A centrifuge is a device that rotates an object to apply centrifugal force perpendicular to the axis of rotation. Modern centrifuges are driven by an electric motor, but older models needed to be spun by hand. They are commonly used in the laboratory to separate heavier particles in a solution. Centrifuges also use this principle to enrich uranium. Centrifuges also have a number of commercial applications, such as a clothes dryer.
Use a simple laboratory centrifuge to isolate and separate suspensions. These centrifuges typically consist of a central rotor that has a number of wells for holding test tubes or some other container.
Place the test tubes in the centrifuge. Some models will require you to load test tubes with water to keep the centrifuge balanced. The rotor will begin to spin rapidly when you turn on the centrifuge.
Allow the centrifuge to produce sediment. The particles in the solution will move along the direction of the centrifugal force toward the bottom of the tube. The heavier particles will move faster and will therefore settle out of the solution first.

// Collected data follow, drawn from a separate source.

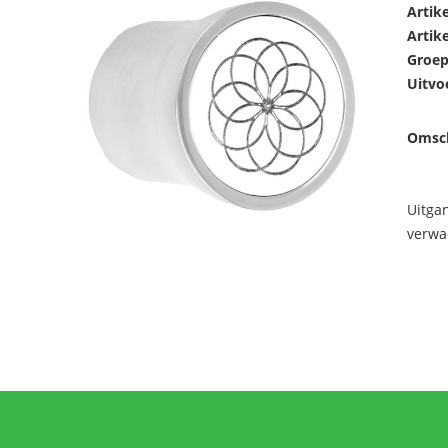
Artik
Artik
Groep
Uitvo
Omsch
Uitga
verwa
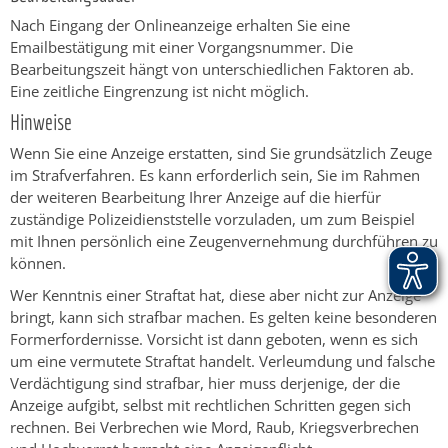
Nach Eingang der Onlineanzeige erhalten Sie eine
Emailbestätigung mit einer Vorgangsnummer. Die
Bearbeitungszeit hängt von unterschiedlichen Faktoren ab.
Eine zeitliche Eingrenzung ist nicht möglich.
Hinweise
Wenn Sie eine Anzeige erstatten, sind Sie grundsätzlich Zeuge
im Strafverfahren. Es kann erforderlich sein, Sie im Rahmen
der weiteren Bearbeitung Ihrer Anzeige auf die hierfür
zuständige Polizeidienststelle vorzuladen, um zum Beispiel
mit Ihnen persönlich eine Zeugenvernehmung durchführen zu
können.
Wer Kenntnis einer Straftat hat, diese aber nicht zur Anzeige
bringt, kann sich strafbar machen. Es gelten keine besonderen
Formerfordernisse. Vorsicht ist dann geboten, wenn es sich
um eine vermutete Straftat handelt. Verleumdung und falsche
Verdächtigung sind strafbar, hier muss derjenige, der die
Anzeige aufgibt, selbst mit rechtlichen Schritten gegen sich
rechnen. Bei Verbrechen wie Mord, Raub, Kriegsverbrechen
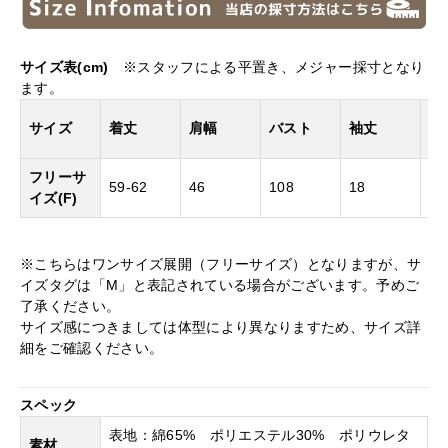
サイズ表(cm)
※スタッフによる平置き、メジャー採寸となり
ます。
ア
サイズ
着丈
肩幅
バスト
袖丈
ー
フリーサ
59-62
46
108
18
44
イズ(F)
※こちらはワンサイズ展開（フリーサイズ）となりますが、サ
イズタグは「M」と表記されている場合がございます。予めご
了承ください。
サイズ感につきましては体型により異なりますため、サイズ詳
細をご確認ください。
スペック
表地：綿65% ポリエステル30% ポリウレタ
素材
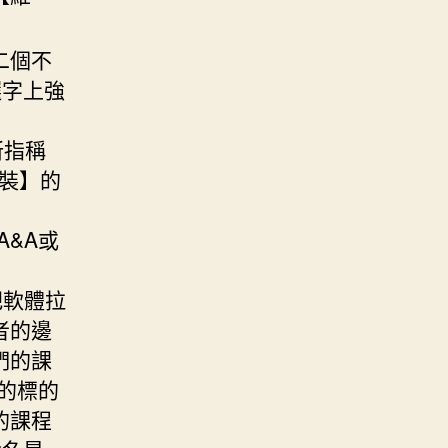
二個不
選字上強
所指稱
裝】的
A&A或
，把軟體拉
者的邊
們的課
的標的
的課程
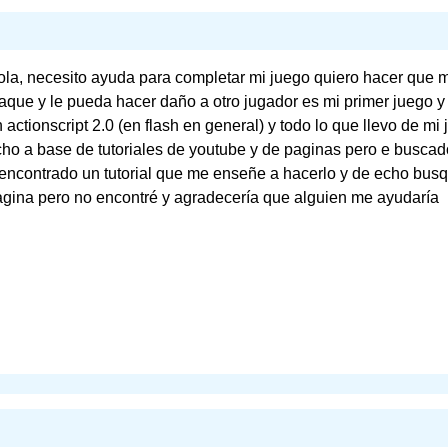
la, necesito ayuda para completar mi juego quiero hacer que m
aque y le pueda hacer daño a otro jugador es mi primer juego 
 actionscript 2.0 (en flash en general) y todo lo que llevo de mi
ho a base de tutoriales de youtube y de paginas pero e busca
encontrado un tutorial que me enseñe a hacerlo y de echo bus
gina pero no encontré y agradecería que alguien me ayudaría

Enrich uranium with a gas centrifuge. Place uranium in a centrifuge that contains uranium hexafluoride gas and spin the centrifuge. The heavier isotope of uranium 238 will tend to accumulate on the walls of the centrifuge. The lighter uranium 235 will be more concentrated in the center of the centrifuge.
Extract the uranium from the center of the centrifuge to get uranium that's higher in uranium 235. Repeat this process many thousands of times to obtain uranium that has a higher than normal concentration of uranium 235. Enriched uranium is used to make nuclear reactors and nuclear bombs.